→ **REQUIRED ACTIONS**:
**A.** In the forum post about LSA topic modeling, what error message does the code produce?
**B.** Rename "Traceback" to "Call stack" in the forum post about LSA topic modeling, and write out the passage from "But I am facing" to "recent call last)" with that change.

[Opening TEXT FOR ANALYSIS section]

Reputation: 511
I am try to do topic modelling using LSA, with the following code:
and in the next line I have this:
top_n_words_lsa = get_top_n_words(10,
lsa_keys,
small_document_term_matrix,
small_count_vectorizer)
for i in range(len(top_n_words_lsa)):
print("Topic {}: ".format(i+1), top_n_words_lsa[i])
But I am facing this error:
---------------------------------------------------------------------------
AttributeError Traceback (most recent call last)
~\AppData\Local\Temp/ipykernel_15164/599799419.py in <module>
----> 1 top_n_words_lsa = get_top_n_words(10,
2 lsa_keys,
3 small_document_term_matrix,
4 small_count_vectorizer)
5
~\AppData\Local\Temp/ipykernel_15164/2401631730.py in get_top_n_words(n, keys,
document_term_matrix, count_vectorizer)
11 if keys[i] == topic:
12 temp_vector_sum += document_term_matrix[i]
---> 13 temp_vector_sum = temp_vector_sum.toarray()
14 top_n_word_indices = np.flip(np.argsort(temp_vector_sum)[0][-n:],0)
15 top_word_indices.append(top_n_word_indices)
AttributeError: 'int' object has no attribute 'toarray'
The related helper functions are defined below:
# Define helper functions
def get_top_n_words(n, keys, document_term_matrix, count_vectorizer):
'''
returns a list of n_topic strings, where each string contains the n most common
words in a predicted category, in order
'''
top_word_indices = []
for topic in range(n_topics):
temp_vector_sum = 0
for i in range(len(keys)):
if keys[i] == topic:
temp_vector_sum += document_term_matrix[i]
temp_vector_sum = temp_vector_sum.toarray()

[Closing TEXT FOR ANALYSIS section]
[Opening DATASET section]

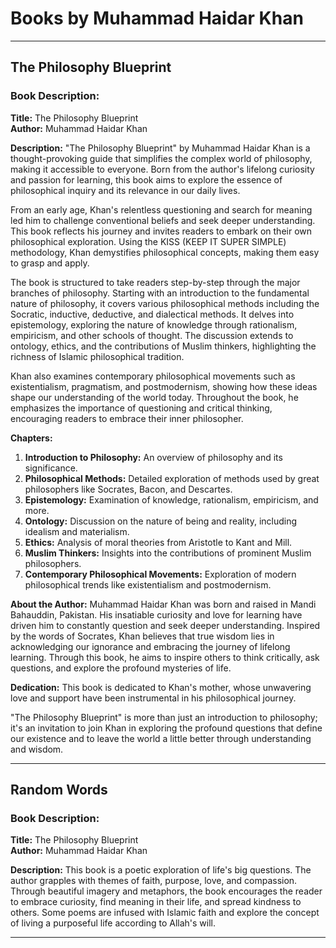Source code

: # Books by Muhammad Haidar Khan

---
## The Philosophy Blueprint
### Book Description:

**Title:** The Philosophy Blueprint  
**Author:** Muhammad Haidar Khan

**Description:**
"The Philosophy Blueprint" by Muhammad Haidar Khan is a thought-provoking guide that simplifies the complex world of philosophy, making it accessible to everyone. Born from the author's lifelong curiosity and passion for learning, this book aims to explore the essence of philosophical inquiry and its relevance in our daily lives.

From an early age, Khan's relentless questioning and search for meaning led him to challenge conventional beliefs and seek deeper understanding. This book reflects his journey and invites readers to embark on their own philosophical exploration. Using the KISS (KEEP IT SUPER SIMPLE) methodology, Khan demystifies philosophical concepts, making them easy to grasp and apply.

The book is structured to take readers step-by-step through the major branches of philosophy. Starting with an introduction to the fundamental nature of philosophy, it covers various philosophical methods including the Socratic, inductive, deductive, and dialectical methods. It delves into epistemology, exploring the nature of knowledge through rationalism, empiricism, and other schools of thought. The discussion extends to ontology, ethics, and the contributions of Muslim thinkers, highlighting the richness of Islamic philosophical tradition.

Khan also examines contemporary philosophical movements such as existentialism, pragmatism, and postmodernism, showing how these ideas shape our understanding of the world today. Throughout the book, he emphasizes the importance of questioning and critical thinking, encouraging readers to embrace their inner philosopher.

**Chapters:**
1. **Introduction to Philosophy:** An overview of philosophy and its significance.
2. **Philosophical Methods:** Detailed exploration of methods used by great philosophers like Socrates, Bacon, and Descartes.
3. **Epistemology:** Examination of knowledge, rationalism, empiricism, and more.
4. **Ontology:** Discussion on the nature of being and reality, including idealism and materialism.
5. **Ethics:** Analysis of moral theories from Aristotle to Kant and Mill.
6. **Muslim Thinkers:** Insights into the contributions of prominent Muslim philosophers.
7. **Contemporary Philosophical Movements:** Exploration of modern philosophical trends like existentialism and postmodernism.

**About the Author:**
Muhammad Haidar Khan was born and raised in Mandi Bahauddin, Pakistan. His insatiable curiosity and love for learning have driven him to constantly question and seek deeper understanding. Inspired by the words of Socrates, Khan believes that true wisdom lies in acknowledging our ignorance and embracing the journey of lifelong learning. Through this book, he aims to inspire others to think critically, ask questions, and explore the profound mysteries of life.

**Dedication:**
This book is dedicated to Khan's mother, whose unwavering love and support have been instrumental in his philosophical journey. 

"The Philosophy Blueprint" is more than just an introduction to philosophy; it's an invitation to join Khan in exploring the profound questions that define our existence and to leave the world a little better through understanding and wisdom.

---
## Random Words
### Book Description:

**Title:** The Philosophy Blueprint  
**Author:** Muhammad Haidar Khan

**Description:**
This book is a poetic exploration of life's big questions. The author grapples with themes of faith, purpose, love, and compassion. Through beautiful imagery and metaphors, the book encourages the reader to embrace curiosity, find meaning in their life, and spread kindness to others. Some poems are infused with Islamic faith and explore the concept of living a purposeful life according to Allah's will.

---
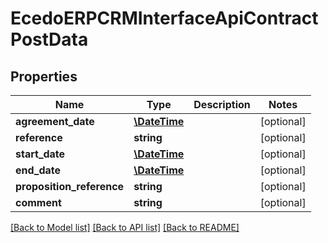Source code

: # EcedoERPCRMInterfaceApiContractPostData

## Properties
Name | Type | Description | Notes
------------ | ------------- | ------------- | -------------
**agreement_date** | [**\DateTime**](\DateTime.md) |  | [optional] 
**reference** | **string** |  | [optional] 
**start_date** | [**\DateTime**](\DateTime.md) |  | [optional] 
**end_date** | [**\DateTime**](\DateTime.md) |  | [optional] 
**proposition_reference** | **string** |  | [optional] 
**comment** | **string** |  | [optional] 

[[Back to Model list]](../README.md#documentation-for-models) [[Back to API list]](../README.md#documentation-for-api-endpoints) [[Back to README]](../README.md)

[Closing DATASET section]

→ **EXERCISE RESPONSES**:
**A.** AttributeError: 'int' object has no attribute 'toarray'

**B.**
But I am facing this error:
---------------------------------------------------------------------------
AttributeError Call stack (most recent call last)